L'analytique des concepts définit la physique comme mathématique puisque les catégories y sont nécessairement liées à l’intuition pure . Le schématisme permet à l’auteur de s’assurer de cette relation ; le schème est ce qui homogénéise l’intellectuel et le sensible, ayant trait lui-même à ces deux termes préalablement hétérogènes.
Mais c’est dans l’Analytique des principes (1) que le concept de physique mathématique s’achève parce qu’on y établit les principes métaphysiques fondateurs. Le projet de déterminer une métaphysique de la nature, qui répond, au fond, au rôle que donne Kant au philosophe à l’égard de la science, est effleuré dans la dialectique, par exemple, et réalisé dans Premiers principes de la science de la nature, mais différemment (2).
Justement la démarche de l’auteur dans le texte qui nous occupe est la suivante :
1) Scindant méthodologiquement la physique mathématique en deux, il précisera :
a)Les principes métaphysiques sur lesquels reposent les principes proprement mathématiques et qui sont : « les axiomes de l’intuition » et « les anticipations de la perception ».
b)Les principes métaphysiques fondant les principes précisément physiques qui sont « les analogies de l’expérience » (reprenant en fait l’idée essentielle dans l’ Analytique des concepts de l’application des catégories à l’intuition, puisqu’elles seront dites dans le temps) et « les postulats de la pensée empirique en général » (3).
Cette métaphysique à deux visages permet de prévoir les principes proprement scientifiques (à la fois mathématiques et physiques) que visent Kant et repose, en fait, à quelque nuance près, sur la double distinction kantienne bien connue entre : 1)L’a priori et l’empirique, 2) et au sein de l’a priori entre métaphysique et mathématique(3 bis).
2)L’auteur déterminera, toujours métaphysiquement, les fonctions respectives de la physique et des mathématiques.

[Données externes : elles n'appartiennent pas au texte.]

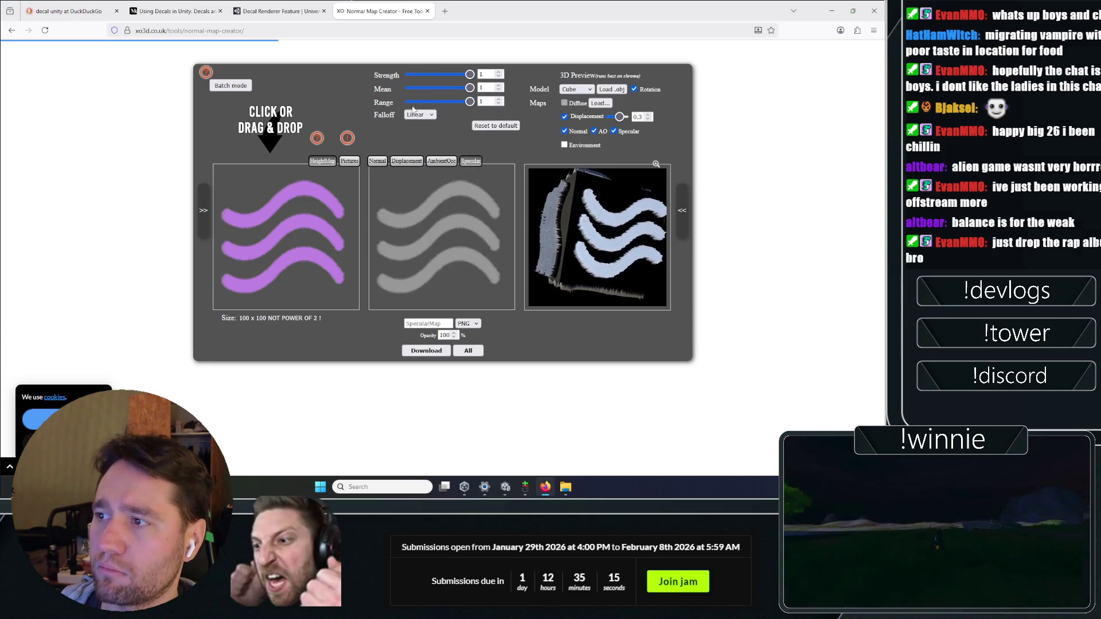
left_click(405, 161)
left_click(378, 161)
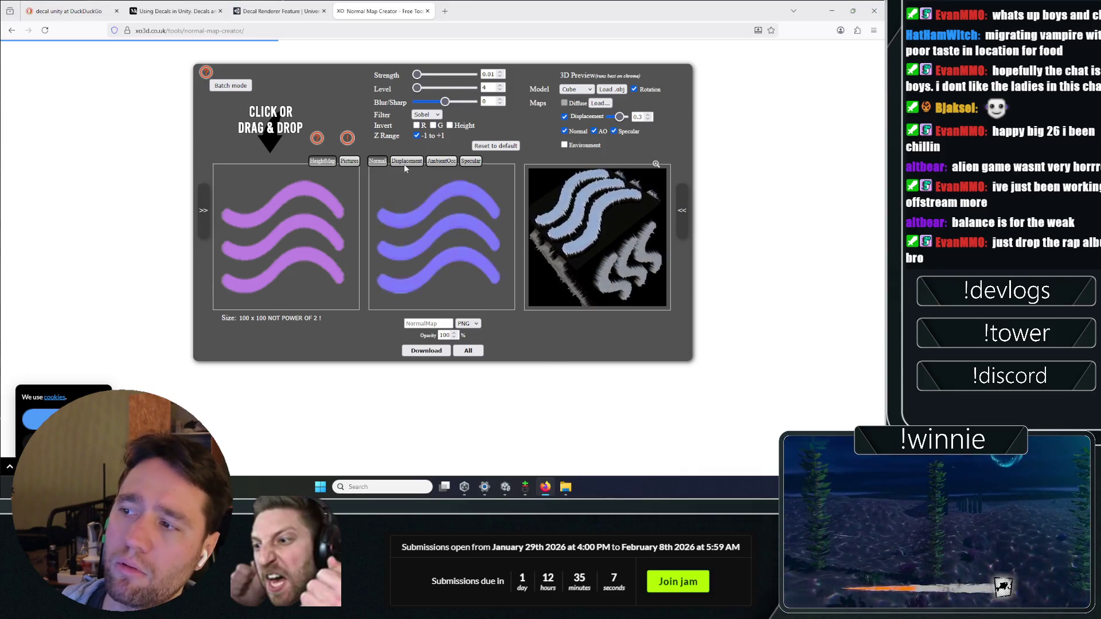
left_click(406, 162)
left_click(441, 161)
left_click(466, 161)
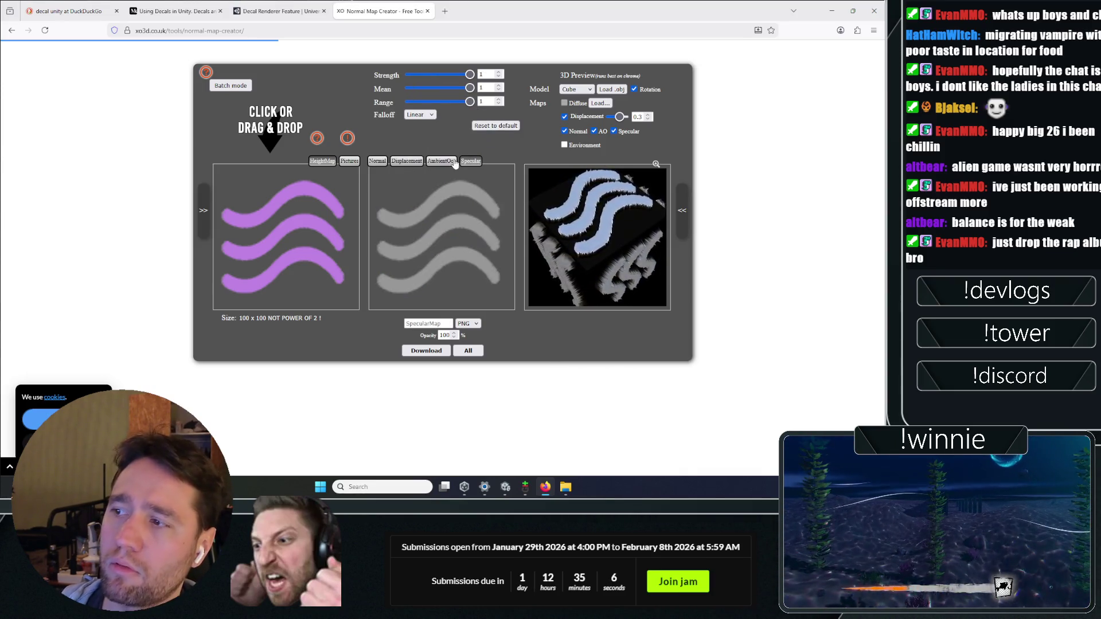
left_click(377, 162)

Il apportera ainsi, en utilisant les éléments que l’histoire a mis à sa disposition, une solution à un problème général relatif à la priorité de la physique ou des mathématiques au sein de la synthèse. En effet, interprétant, en somme, l’appel platonicien portant initialement sur l’astronomie, puis généralisé graduellement à toutes les branches de la physique, et qui fait que, comme le note Comte dans la troisième leçon, les mathématiques sont un instrument de mesure des phénomènes naturels, les uns (à leur tête, Poincaré) pensent que la physique est la mère nourricière des mathématiques, les autres, tel Einstein , au contraire, que celles-ci contiennent les éléments entiers de la nature(4).
Nous voulons comprendre le concept kantien de physique mathématique. Pour cela nous allons porter notre attention sur les deux moments de la métaphysique que contient ce chapitre de la Critique de la raison pure. Nous déterminerons d’abord les principes métaphysiques en question et les principes proprement scientifiques qui leur correspondent. Après quoi, nous nous occuperons de la solution kantienne du problème des rôles de la physique et des mathématiques.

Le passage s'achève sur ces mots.